◆ WHAT THE EXERCISE ASKS ◆
Your answer must be an exact copy of the records below, with every picture left out.

(Extracted page text data)
____

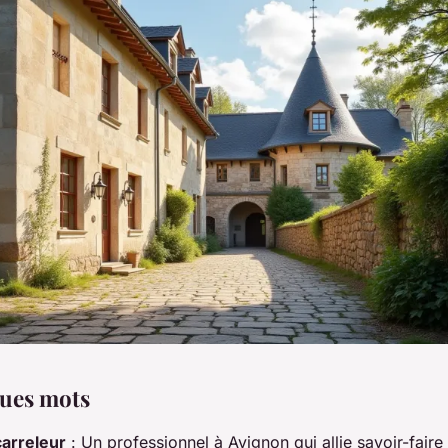
ues mots
carreleur
: Un professionnel à Avignon qui allie savoir-faire 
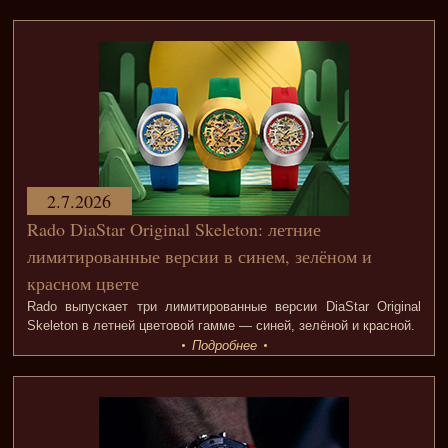
2.7.2026
Rado DiaStar Original Skeleton: летние
лимитированные версии в синем, зелёном и
красном цвете
Rado выпускает три лимитированные версии DiaStar Original
Skeleton в летней цветовой гамме — синей, зелёной и красной.
Подробнее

____

◆ SOLVED PROBLEM ◆
ues mots
carreleur
: Un professionnel à Avignon qui allie savoir-faire 
2.7.2026
Rado DiaStar Original Skeleton: летние
лимитированные версии в синем, зелёном и
красном цвете
Rado выпускает три лимитированные версии DiaStar Original
Skeleton в летней цветовой гамме — синей, зелёной и красной.
Подробнее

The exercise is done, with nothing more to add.